Abstract 1332: Autophagic clearance of protein aggregates is impaired in cancer cells with dysfunctional mitochondria

Abstract

Abstract Mitophagy and aggrephagy are selective types of autophagy that degrade damaged mitochondria and protein aggregates, respectively. Dysfunctional mitochondria are known to undergo mitophagy and cause protein aggregation. How a cell can simultaneously coordinate the removal of dysfunctional mitochondria and protein aggregates via autophagy is unknown. Here, two agents, Mitoquinone (MitoQ) and MitoApocynin (MitoApo), known to induce mitochondrial dysfunction and mitophagy in MDA-MB-231 cells were used to investigate the accumulation of protein aggregates and the mechanisms that contribute to selective autophagy. Using a protein aggregate dye and a poly-ubiquitinated antibody, carbonyl cyanide m-chlorophenyl hydrazine (CCCP), MitoQ, and MitoApo were identified as agents that caused an accumulation of poly-ubiquitinated protein aggregates in cancer cells by FACS analysis and confocal imaging.
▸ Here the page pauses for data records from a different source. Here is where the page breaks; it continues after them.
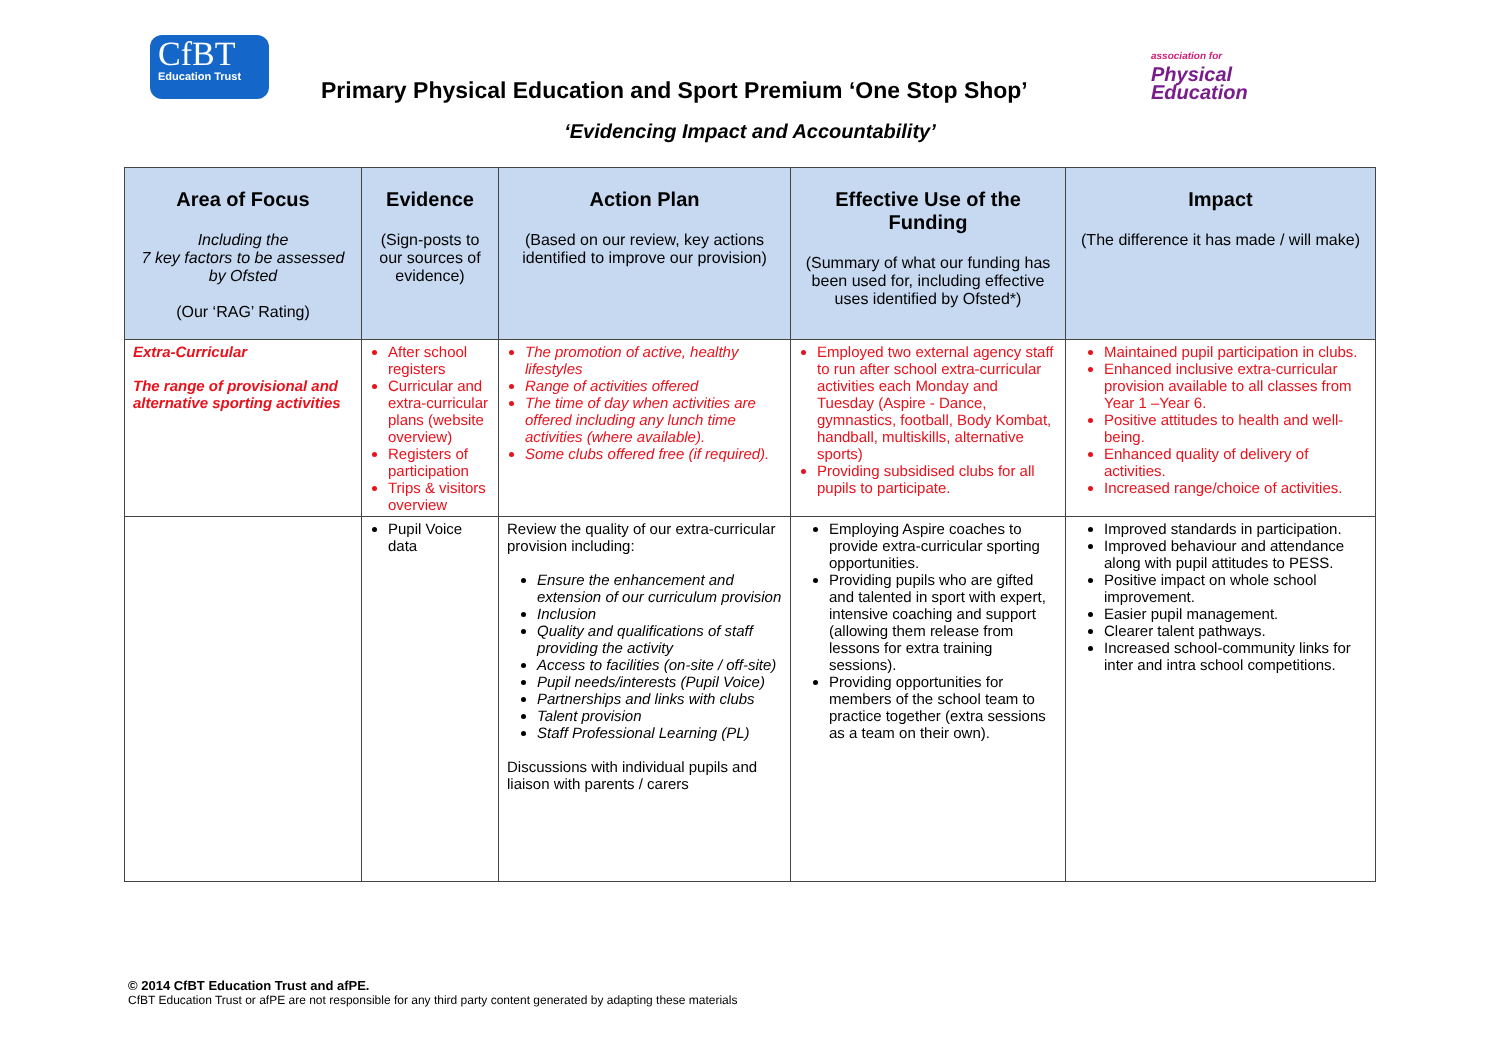CfBT
Education Trust
Primary Physical Education and Sport Premium ‘One Stop Shop’
association for
Physical
Education
‘Evidencing Impact and Accountability’
| Area of Focus Including the 7 key factors to be assessed by Ofsted (Our ‘RAG’ Rating) | Evidence (Sign-posts to our sources of evidence) | Action Plan (Based on our review, key actions identified to improve our provision) | Effective Use of the Funding (Summary of what our funding has been used for, including effective uses identified by Ofsted*) | Impact (The difference it has made / will make) |
| --- | --- | --- | --- | --- |
| Extra-Curricular The range of provisional and alternative sporting activities | After school registers Curricular and extra-curricular plans (website overview) Registers of participation Trips & visitors overview | The promotion of active, healthy lifestyles Range of activities offered The time of day when activities are offered including any lunch time activities (where available). Some clubs offered free (if required). | Employed two external agency staff to run after school extra-curricular activities each Monday and Tuesday (Aspire - Dance, gymnastics, football, Body Kombat, handball, multiskills, alternative sports) Providing subsidised clubs for all pupils to participate. | Maintained pupil participation in clubs. Enhanced inclusive extra-curricular provision available to all classes from Year 1 –Year 6. Positive attitudes to health and well-being. Enhanced quality of delivery of activities. Increased range/choice of activities. |
| | Pupil Voice data | Review the quality of our extra-curricular provision including: Ensure the enhancement and extension of our curriculum provision Inclusion Quality and qualifications of staff providing the activity Access to facilities (on-site / off-site) Pupil needs/interests (Pupil Voice) Partnerships and links with clubs Talent provision Staff Professional Learning (PL) Discussions with individual pupils and liaison with parents / carers | Employing Aspire coaches to provide extra-curricular sporting opportunities. Providing pupils who are gifted and talented in sport with expert, intensive coaching and support (allowing them release from lessons for extra training sessions). Providing opportunities for members of the school team to practice together (extra sessions as a team on their own). | Improved standards in participation. Improved behaviour and attendance along with pupil attitudes to PESS. Positive impact on whole school improvement. Easier pupil management. Clearer talent pathways. Increased school-community links for inter and intra school competitions. |
© 2014 CfBT Education Trust and afPE.
CfBT Education Trust or afPE are not responsible for any third party content generated by adapting these materials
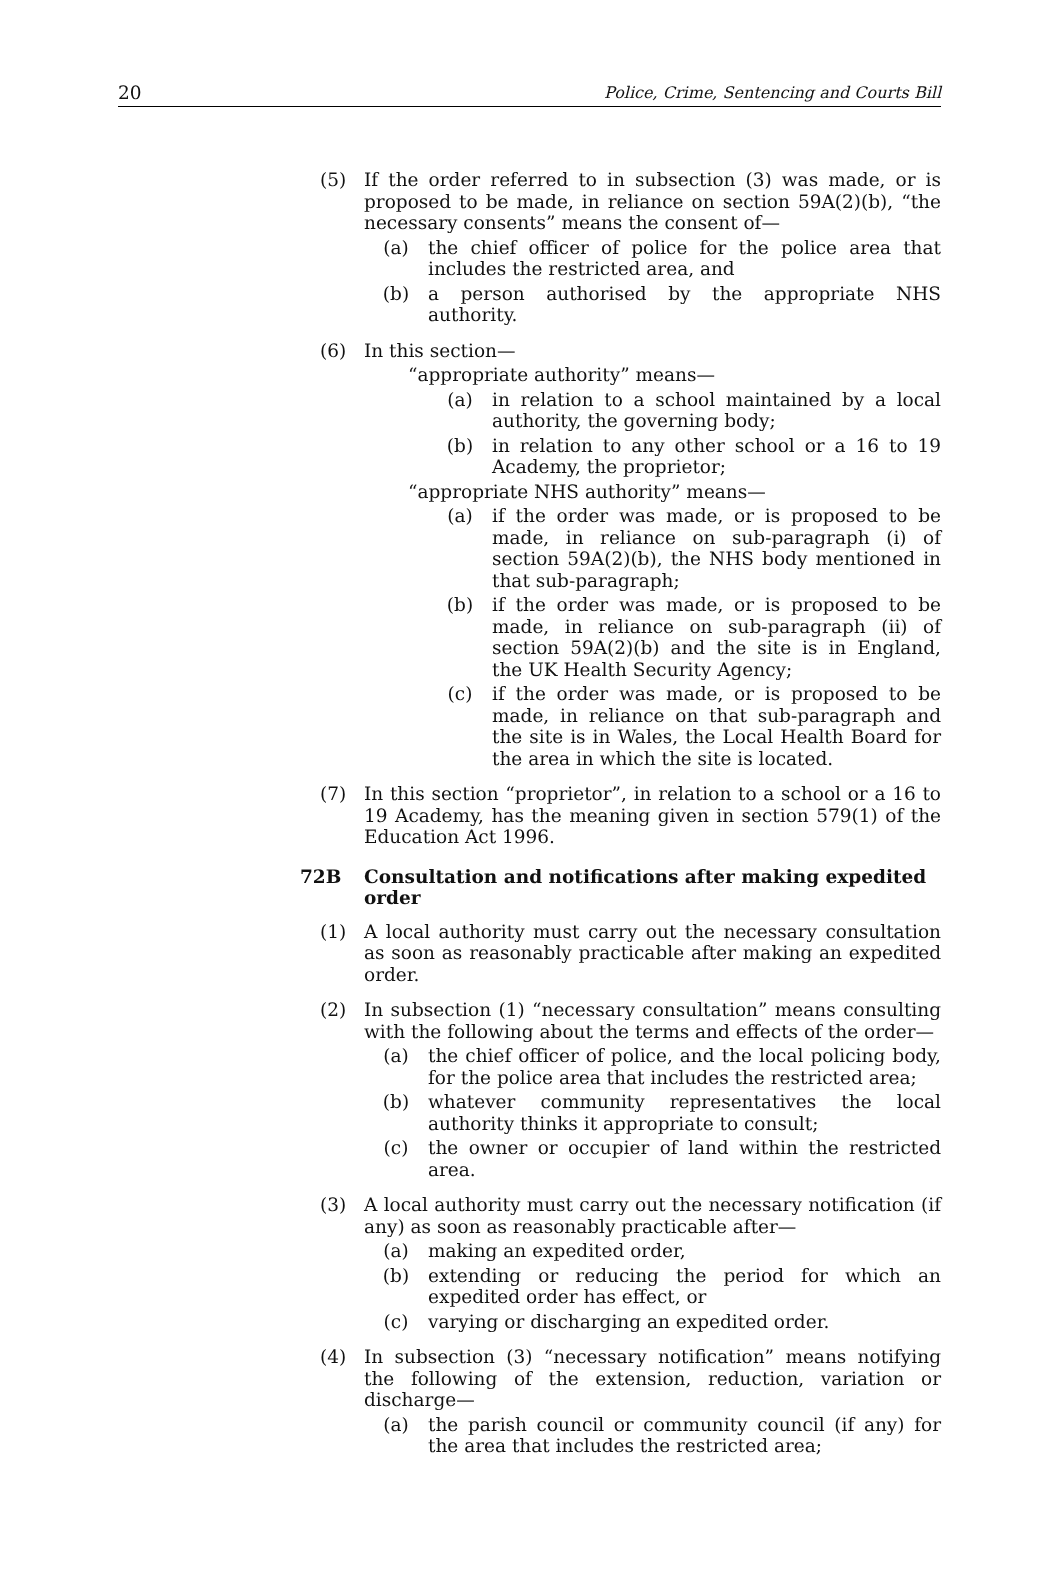20 Police, Crime, Sentencing and Courts Bill
(5) If the order referred to in subsection (3) was made, or is proposed to be made, in reliance on section 59A(2)(b), “the necessary consents” means the consent of—
(a) the chief officer of police for the police area that includes the restricted area, and
(b) a person authorised by the appropriate NHS authority.
(6) In this section—
“appropriate authority” means—
(a) in relation to a school maintained by a local authority, the governing body;
(b) in relation to any other school or a 16 to 19 Academy, the proprietor;
“appropriate NHS authority” means—
(a) if the order was made, or is proposed to be made, in reliance on sub-paragraph (i) of section 59A(2)(b), the NHS body mentioned in that sub-paragraph;
(b) if the order was made, or is proposed to be made, in reliance on sub-paragraph (ii) of section 59A(2)(b) and the site is in England, the UK Health Security Agency;
(c) if the order was made, or is proposed to be made, in reliance on that sub-paragraph and the site is in Wales, the Local Health Board for the area in which the site is located.
(7) In this section “proprietor”, in relation to a school or a 16 to 19 Academy, has the meaning given in section 579(1) of the Education Act 1996.
72B Consultation and notifications after making expedited order
(1) A local authority must carry out the necessary consultation as soon as reasonably practicable after making an expedited order.
(2) In subsection (1) “necessary consultation” means consulting with the following about the terms and effects of the order—
(a) the chief officer of police, and the local policing body, for the police area that includes the restricted area;
(b) whatever community representatives the local authority thinks it appropriate to consult;
(c) the owner or occupier of land within the restricted area.
(3) A local authority must carry out the necessary notification (if any) as soon as reasonably practicable after—
(a) making an expedited order,
(b) extending or reducing the period for which an expedited order has effect, or
(c) varying or discharging an expedited order.
(4) In subsection (3) “necessary notification” means notifying the following of the extension, reduction, variation or discharge—
(a) the parish council or community council (if any) for the area that includes the restricted area;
Microflow imaging of the cellular lysates confirmed a relative accumulation of large protein (>460 kDa) complexes. To establish the presence of aggrephagy, the aggregates were colocalized with LC3. Wild type and ATG7 knockout MEF cells were used to test whether protein aggregates accumulated in an autophagy-dependent manner. Our data currently demonstrates the kinetics of autophagic clearance of drug-induced protein aggregation and dysfunctional mitochondria. Citation Format: Thomas Biel, Ashutosh Rao. Autophagic clearance of protein aggregates is impaired in cancer cells with dysfunctional mitochondria [abstract]. In: Proceedings of the American Association for Cancer Research Annual Meeting 2018; 2018 Apr 14-18; Chicago, IL. Philadelphia (PA): AACR; Cancer Res 2018;78(13 Suppl):Abstract nr 1332.